----- Exercise input
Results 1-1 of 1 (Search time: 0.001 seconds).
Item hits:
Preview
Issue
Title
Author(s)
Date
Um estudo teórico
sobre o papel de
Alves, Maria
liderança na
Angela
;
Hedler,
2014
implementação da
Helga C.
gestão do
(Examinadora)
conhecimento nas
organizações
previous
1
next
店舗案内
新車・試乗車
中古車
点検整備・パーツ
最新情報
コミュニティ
----------
----- Exercise input
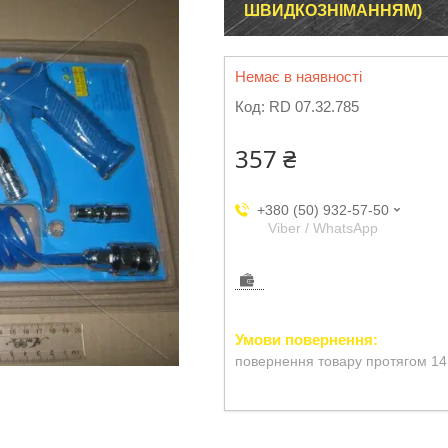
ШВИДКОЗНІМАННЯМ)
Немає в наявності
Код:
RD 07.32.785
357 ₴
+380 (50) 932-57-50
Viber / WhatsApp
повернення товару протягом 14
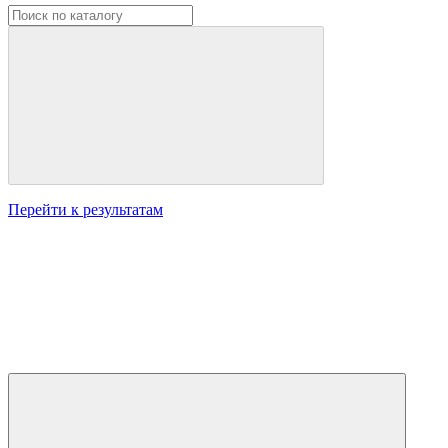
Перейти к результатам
----------
**Activity**: Print exactly, with no pictures, the lines above from the one that holds "повернення товару протягом 14" through the one that holds "Перейти к результатам", both of them included.

**Response area**:
повернення товару протягом 14
Перейти к результатам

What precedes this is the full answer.